Taking a Polygraph Test
An accurate polygraph test takes up to two hours and should be carried out by a trained examiner. Several sensors are attached to the person taking the test. The signals from the sensors are recorded by a polygraph machine on a single piece of moving paper. Most polygraphs record the person's breathing rate, pulse, blood pressure and perspiration. Some polygraphs also record arm and leg movement. At the start of the test, the examiner asks the person a few basic questions known to be true and false, to set the norms for her signals. For example, if the answer to the question "Are you an alien?" is "Yes," this provides the reading for how she reacts when lying. The answer "No" to the question "Are you the President of the United States?" provides the reading for how he reacts when telling the truth. These serve as the base readings. The examiner then asks the real questions, which are based on a central issue devised to manipulate a person's autonomic fear response.

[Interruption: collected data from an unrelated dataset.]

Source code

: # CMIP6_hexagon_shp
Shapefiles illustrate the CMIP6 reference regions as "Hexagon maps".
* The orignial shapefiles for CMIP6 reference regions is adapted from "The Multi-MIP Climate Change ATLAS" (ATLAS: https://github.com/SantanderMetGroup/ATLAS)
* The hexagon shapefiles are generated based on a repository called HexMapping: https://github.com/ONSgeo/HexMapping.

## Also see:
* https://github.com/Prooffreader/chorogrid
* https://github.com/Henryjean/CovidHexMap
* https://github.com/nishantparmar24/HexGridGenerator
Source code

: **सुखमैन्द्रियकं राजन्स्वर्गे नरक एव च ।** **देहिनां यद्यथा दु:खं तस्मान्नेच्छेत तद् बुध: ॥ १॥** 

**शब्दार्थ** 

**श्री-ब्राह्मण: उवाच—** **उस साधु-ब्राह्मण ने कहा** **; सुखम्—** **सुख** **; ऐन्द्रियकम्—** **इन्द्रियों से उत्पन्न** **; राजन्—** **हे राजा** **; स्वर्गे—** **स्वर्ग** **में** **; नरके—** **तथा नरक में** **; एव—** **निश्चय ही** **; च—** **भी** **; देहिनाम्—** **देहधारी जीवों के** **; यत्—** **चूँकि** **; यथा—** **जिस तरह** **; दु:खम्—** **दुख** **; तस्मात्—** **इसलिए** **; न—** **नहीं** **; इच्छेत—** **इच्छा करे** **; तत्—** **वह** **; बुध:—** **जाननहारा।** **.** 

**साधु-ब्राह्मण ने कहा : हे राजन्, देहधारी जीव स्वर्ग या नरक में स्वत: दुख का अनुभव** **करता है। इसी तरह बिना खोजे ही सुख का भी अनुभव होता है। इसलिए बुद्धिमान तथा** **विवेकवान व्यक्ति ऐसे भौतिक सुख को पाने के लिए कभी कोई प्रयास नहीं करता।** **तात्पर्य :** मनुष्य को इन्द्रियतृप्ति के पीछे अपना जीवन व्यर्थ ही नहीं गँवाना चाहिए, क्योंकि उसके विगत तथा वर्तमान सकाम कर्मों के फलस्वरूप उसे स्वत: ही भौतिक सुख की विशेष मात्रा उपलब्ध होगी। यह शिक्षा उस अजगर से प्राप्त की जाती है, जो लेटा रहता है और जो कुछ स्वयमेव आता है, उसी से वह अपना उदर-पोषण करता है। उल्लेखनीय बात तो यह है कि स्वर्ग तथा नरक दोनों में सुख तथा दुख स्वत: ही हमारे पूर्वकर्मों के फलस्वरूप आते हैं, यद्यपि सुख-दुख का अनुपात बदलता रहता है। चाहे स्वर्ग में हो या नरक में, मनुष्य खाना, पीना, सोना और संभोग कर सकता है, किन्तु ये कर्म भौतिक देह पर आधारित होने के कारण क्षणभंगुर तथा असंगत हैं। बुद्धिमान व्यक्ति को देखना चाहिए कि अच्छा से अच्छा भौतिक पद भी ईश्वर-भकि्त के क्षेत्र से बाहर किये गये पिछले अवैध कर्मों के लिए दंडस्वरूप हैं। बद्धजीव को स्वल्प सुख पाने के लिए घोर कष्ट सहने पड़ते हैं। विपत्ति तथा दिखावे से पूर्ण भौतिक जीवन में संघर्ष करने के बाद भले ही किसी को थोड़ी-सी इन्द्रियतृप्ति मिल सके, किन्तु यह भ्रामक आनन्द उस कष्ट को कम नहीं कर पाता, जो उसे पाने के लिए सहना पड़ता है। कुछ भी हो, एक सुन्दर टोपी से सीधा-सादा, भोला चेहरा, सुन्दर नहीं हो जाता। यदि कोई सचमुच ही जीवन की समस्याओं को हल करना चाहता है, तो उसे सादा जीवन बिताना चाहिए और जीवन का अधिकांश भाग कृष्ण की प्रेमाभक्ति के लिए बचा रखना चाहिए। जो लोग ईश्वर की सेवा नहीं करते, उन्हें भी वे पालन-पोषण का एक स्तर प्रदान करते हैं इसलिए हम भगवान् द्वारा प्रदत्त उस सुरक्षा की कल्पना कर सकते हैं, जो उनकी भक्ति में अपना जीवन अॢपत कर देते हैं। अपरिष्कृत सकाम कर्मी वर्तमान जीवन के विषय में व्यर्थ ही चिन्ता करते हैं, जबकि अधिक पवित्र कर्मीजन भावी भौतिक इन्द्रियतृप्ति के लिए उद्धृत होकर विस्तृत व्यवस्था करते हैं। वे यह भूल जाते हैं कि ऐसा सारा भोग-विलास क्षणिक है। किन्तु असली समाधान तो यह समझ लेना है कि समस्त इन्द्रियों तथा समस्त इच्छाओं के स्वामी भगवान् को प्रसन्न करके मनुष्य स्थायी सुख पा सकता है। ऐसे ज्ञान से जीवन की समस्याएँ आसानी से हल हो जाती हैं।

The process is repeated several times to ensure accuracy, and the results of different categories of questions are combined and compared to reach an overall conclusion of truthfulness or deception.
Reading a Polygraph Test
The process of reading a polygraph chart is an exact science requiring formal training from a polygraph school. However, when you understand the basic principles, it's possible to distinguish truths from lies. In general, a significant change like a faster heart rate, higher blood pressure or increased perspiration indicates that the person is lying. During the test, this is shown as a large line drawn on the paper. A smaller line (or no line at all) signifies a truth. However, stressful memories or fear can also cause large lines, even when the person is telling the truth. A polygraph never has 100 percent accuracy, but experienced, trained examiners can use their professional judgment as well as the test results to reach a highly reliable conclusion.